I have not as yet investigated the details of extending the current new_matcher () method to add a columno parameter to set the starting column. Simply adding a column offset member to AbstractMatcher isn't sufficient, since it will only be applicable up to the first EOL character of the new input source. I'd have to at least also track whether that first EOL character has been matched, and whether a less () call backed up over that first EOL character.

Do the reflex author(s) have any suggestions?

genivia-inc commented 2 years ago

Interesting use case. Resetting the column counter is easy, because the RE/flex abstract matcher computes columns on demand, i.e. the column offset is computed when columno() is invoked. A cashing mechanism speeds this up so that there is no need to recompute the column number. Only the columns after the last columno() invocation are computed. Therefore, adding a method to reset the cached column number is almost trivial. The cpb_ points to the last position in the buffer when columns were counted and cno_ is the current column count. Setting cpb_ = bol_ and cno_ = 0 resets the column counting.

teshields commented 2 years ago

Thanks for the pointer.

Without having yet delved into the implementation details, it seems that there is still a bit of complexity in the case of a multi-line macro (or argument).

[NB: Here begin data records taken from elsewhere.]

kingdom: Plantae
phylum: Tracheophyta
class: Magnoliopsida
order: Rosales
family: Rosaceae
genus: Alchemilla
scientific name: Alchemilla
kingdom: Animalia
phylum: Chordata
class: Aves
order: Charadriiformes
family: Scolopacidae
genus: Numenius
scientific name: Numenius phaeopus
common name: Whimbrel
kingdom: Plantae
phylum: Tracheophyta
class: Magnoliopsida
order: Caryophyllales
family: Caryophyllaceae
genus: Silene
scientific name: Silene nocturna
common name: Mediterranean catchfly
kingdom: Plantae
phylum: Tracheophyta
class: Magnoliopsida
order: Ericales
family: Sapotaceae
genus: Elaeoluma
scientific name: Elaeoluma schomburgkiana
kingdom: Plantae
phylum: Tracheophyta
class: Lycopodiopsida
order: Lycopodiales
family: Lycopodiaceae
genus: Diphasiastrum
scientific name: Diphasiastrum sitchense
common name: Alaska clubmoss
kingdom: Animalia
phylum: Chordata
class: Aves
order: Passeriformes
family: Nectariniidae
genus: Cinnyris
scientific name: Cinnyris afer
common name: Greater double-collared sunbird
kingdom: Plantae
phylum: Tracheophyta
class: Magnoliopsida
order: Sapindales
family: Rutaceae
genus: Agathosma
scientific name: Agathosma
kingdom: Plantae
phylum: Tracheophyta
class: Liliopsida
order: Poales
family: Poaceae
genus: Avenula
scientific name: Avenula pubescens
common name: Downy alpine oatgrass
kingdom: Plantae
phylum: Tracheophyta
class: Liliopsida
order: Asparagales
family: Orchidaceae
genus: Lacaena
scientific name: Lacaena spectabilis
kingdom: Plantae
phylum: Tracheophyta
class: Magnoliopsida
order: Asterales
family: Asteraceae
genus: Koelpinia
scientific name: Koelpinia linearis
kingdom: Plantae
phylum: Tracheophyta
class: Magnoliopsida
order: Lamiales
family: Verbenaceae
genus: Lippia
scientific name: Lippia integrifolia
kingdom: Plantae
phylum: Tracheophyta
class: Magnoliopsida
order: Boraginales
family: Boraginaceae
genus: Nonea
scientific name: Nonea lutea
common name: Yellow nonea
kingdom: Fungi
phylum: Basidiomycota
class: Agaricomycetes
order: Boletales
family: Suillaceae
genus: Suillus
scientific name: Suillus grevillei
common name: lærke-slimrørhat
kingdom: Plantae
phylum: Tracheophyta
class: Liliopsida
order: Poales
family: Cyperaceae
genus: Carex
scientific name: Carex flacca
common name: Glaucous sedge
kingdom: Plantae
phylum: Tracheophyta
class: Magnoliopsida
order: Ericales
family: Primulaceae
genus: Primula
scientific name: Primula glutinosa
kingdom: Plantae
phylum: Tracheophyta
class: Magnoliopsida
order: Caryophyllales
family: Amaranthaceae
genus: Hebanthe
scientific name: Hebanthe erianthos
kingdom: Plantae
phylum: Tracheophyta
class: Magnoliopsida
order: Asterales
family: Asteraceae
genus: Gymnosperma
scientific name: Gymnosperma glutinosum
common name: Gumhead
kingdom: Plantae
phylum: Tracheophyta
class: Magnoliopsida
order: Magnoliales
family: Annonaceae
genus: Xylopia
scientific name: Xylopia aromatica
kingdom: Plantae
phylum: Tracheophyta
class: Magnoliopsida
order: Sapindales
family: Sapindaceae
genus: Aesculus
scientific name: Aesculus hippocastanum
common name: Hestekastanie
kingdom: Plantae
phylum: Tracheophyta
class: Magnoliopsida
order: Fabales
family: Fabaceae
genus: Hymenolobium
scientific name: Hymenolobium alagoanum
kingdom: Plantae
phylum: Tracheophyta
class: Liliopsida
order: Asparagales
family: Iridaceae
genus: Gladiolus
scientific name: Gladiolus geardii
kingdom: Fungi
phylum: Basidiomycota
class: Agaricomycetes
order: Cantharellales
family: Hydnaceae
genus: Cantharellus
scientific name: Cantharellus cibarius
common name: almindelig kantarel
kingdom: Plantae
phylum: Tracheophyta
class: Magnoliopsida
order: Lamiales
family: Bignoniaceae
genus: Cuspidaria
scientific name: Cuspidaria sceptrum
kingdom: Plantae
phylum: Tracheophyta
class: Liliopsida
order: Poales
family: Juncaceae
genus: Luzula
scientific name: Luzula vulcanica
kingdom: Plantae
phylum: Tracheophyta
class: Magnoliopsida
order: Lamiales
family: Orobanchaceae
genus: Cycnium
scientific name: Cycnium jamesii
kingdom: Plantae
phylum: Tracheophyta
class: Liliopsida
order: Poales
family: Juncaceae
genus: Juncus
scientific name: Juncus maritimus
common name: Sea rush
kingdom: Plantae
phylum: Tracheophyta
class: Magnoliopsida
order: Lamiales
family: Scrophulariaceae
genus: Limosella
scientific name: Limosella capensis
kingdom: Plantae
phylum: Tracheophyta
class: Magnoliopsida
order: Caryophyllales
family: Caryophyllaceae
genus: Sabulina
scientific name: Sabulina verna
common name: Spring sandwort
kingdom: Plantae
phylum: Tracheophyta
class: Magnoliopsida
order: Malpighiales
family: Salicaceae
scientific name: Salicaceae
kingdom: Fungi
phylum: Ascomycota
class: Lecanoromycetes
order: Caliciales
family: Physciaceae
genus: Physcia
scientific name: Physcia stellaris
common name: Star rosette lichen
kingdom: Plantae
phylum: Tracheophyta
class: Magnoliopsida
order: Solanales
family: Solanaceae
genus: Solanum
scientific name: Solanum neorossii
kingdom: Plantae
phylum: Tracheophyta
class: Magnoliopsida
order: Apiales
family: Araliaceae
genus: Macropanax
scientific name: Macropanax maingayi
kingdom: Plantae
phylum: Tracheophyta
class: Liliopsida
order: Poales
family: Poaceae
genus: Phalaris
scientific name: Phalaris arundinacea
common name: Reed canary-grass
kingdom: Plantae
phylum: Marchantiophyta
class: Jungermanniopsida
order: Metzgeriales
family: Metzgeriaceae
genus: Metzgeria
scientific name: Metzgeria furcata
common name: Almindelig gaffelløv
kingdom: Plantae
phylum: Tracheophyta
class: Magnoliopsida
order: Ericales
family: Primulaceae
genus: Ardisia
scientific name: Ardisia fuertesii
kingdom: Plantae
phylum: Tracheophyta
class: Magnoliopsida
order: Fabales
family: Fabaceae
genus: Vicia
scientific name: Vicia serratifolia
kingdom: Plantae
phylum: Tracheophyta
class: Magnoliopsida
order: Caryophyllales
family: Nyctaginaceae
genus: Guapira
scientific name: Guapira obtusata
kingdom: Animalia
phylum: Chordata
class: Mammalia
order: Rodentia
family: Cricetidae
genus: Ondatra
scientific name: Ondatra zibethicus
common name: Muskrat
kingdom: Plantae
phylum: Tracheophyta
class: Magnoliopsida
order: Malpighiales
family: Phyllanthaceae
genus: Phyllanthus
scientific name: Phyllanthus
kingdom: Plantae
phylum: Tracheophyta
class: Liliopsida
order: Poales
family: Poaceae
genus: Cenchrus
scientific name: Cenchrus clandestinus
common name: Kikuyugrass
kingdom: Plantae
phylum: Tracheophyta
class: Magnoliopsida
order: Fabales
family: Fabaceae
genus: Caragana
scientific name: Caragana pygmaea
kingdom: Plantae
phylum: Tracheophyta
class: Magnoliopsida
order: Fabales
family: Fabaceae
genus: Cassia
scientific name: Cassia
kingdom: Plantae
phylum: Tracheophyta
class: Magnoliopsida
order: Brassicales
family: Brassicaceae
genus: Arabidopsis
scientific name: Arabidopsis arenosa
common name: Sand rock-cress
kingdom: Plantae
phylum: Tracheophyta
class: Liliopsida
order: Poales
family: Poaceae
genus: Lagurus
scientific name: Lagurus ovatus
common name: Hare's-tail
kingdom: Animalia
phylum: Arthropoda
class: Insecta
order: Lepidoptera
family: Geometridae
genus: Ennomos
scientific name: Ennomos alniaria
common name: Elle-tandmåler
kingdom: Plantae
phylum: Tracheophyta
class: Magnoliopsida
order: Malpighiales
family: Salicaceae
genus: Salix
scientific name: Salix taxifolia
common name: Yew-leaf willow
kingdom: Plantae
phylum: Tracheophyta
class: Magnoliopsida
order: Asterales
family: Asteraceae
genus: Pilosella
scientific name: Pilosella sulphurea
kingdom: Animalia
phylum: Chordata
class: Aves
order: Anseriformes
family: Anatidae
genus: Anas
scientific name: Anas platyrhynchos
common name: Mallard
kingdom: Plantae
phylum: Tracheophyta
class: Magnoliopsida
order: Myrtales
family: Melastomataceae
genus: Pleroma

The starting column offset is not applicable to text in the macro body (or argument) buffer after the first EOL character, but needs to be maintained in case the less () method backs up over that first EOL character. In my application, backing up over multiple EOL characters will not occur, but however unlikely, it is at least possible that some future application might do so.

So, it seems to me that the matcher will need to maintain the first EOL character location in the underlying buffer, if one if exists.

I will try some modifications to the abstract matcher source in the next week or so and report back, hopefully with a proposed patch.

genivia-inc commented 2 years ago

Are you looking for something like this?

  /// Set or change the starting column number of the last match.
  inline void columno(size_t n) ///< new column number

This will reset the column number to n so that subsequent matching will increase the column count from n.

teshields commented 2 years ago

That would work, provided the context of the column ‘change’ was maintained after a subsequent EOL occurrence recovered in case of ‘less(n)’ backing up across that EOL occurrence.

Sent from Tom’s iDevice

On Apr 7, 2022, at 2:38 PM, Dr. Robert van Engelen @.***> wrote:

 Are you looking for something like this?

/// Set or change the starting column number of the last match. inline void columno(size_t n) ///< new column number This will reset the column number to n so that subsequent matching will increase the column count from n.

— Reply to this email directly, view it on GitHub, or unsubscribe. You are receiving this because you authored the thread.

genivia-inc commented 2 years ago

Yes, that should work because columno(n) sets the column number of the position of the matching text, not after the text. Or if no text was matched, then it is the start of the next input to scan.

genivia-inc commented 2 years ago

The latest release has the new columno(n) method to set the column number of the last match.